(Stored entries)
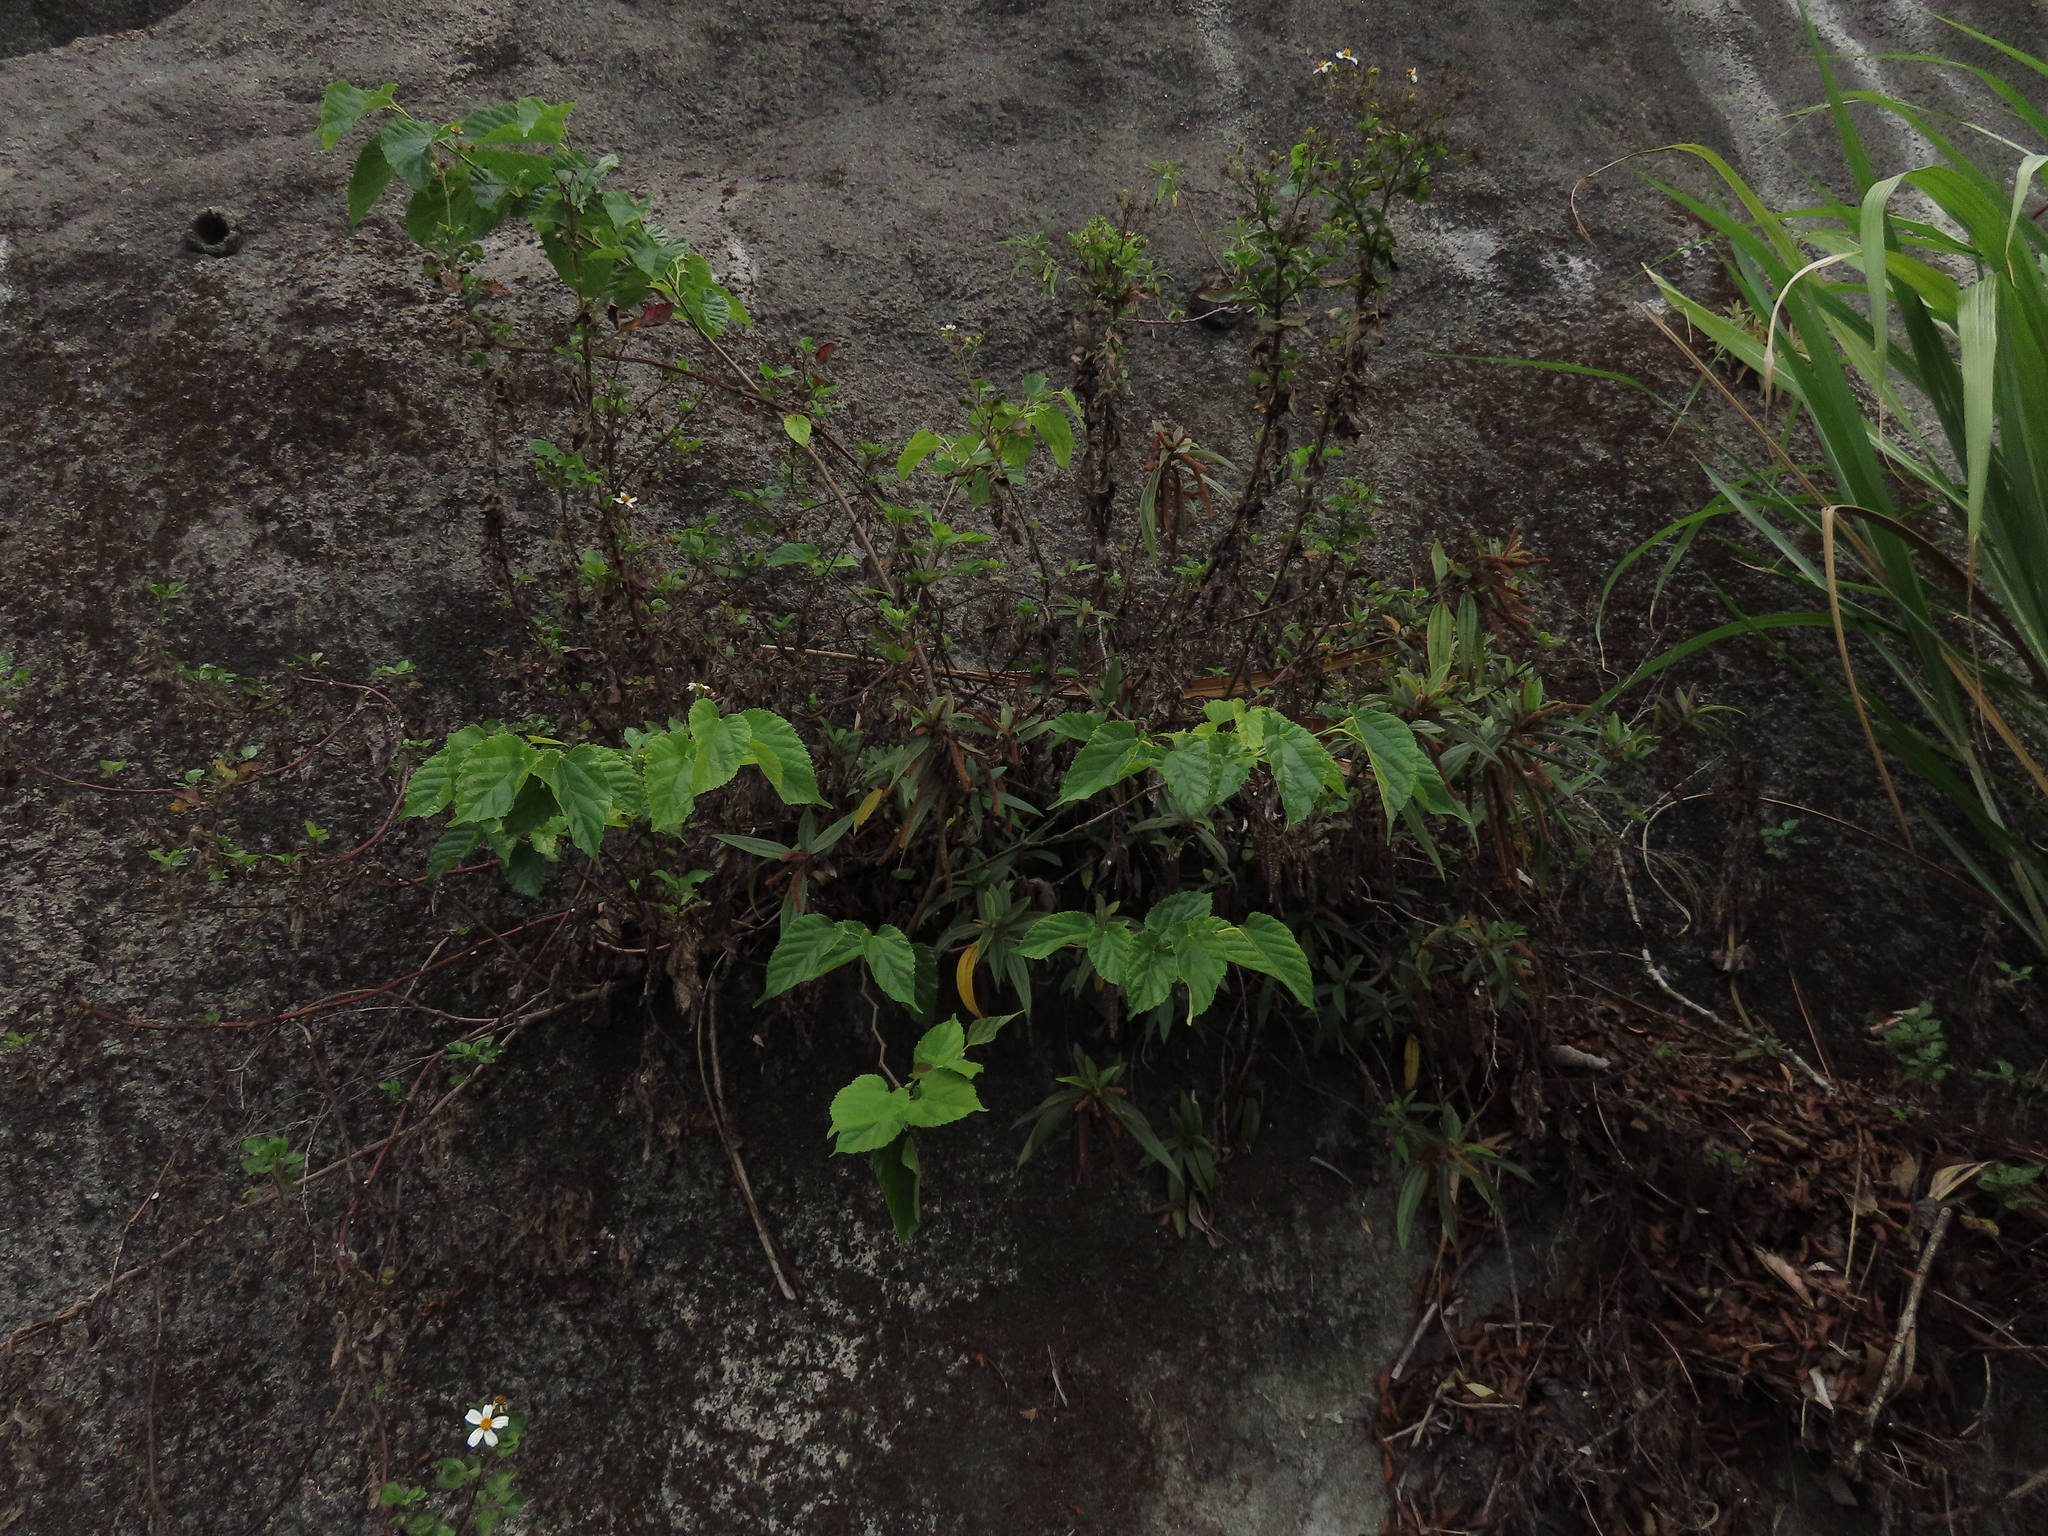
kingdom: Plantae
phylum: Tracheophyta
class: Magnoliopsida
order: Rosales
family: Moraceae
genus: Morus
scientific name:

* **YOUR OBJECTIVE**
Quote every line of the records above word for word, leaving out the pictures.

* **ANSWER TO THIS PROBLEM**
kingdom: Plantae
phylum: Tracheophyta
class: Magnoliopsida
order: Rosales
family: Moraceae
genus: Morus
scientific name:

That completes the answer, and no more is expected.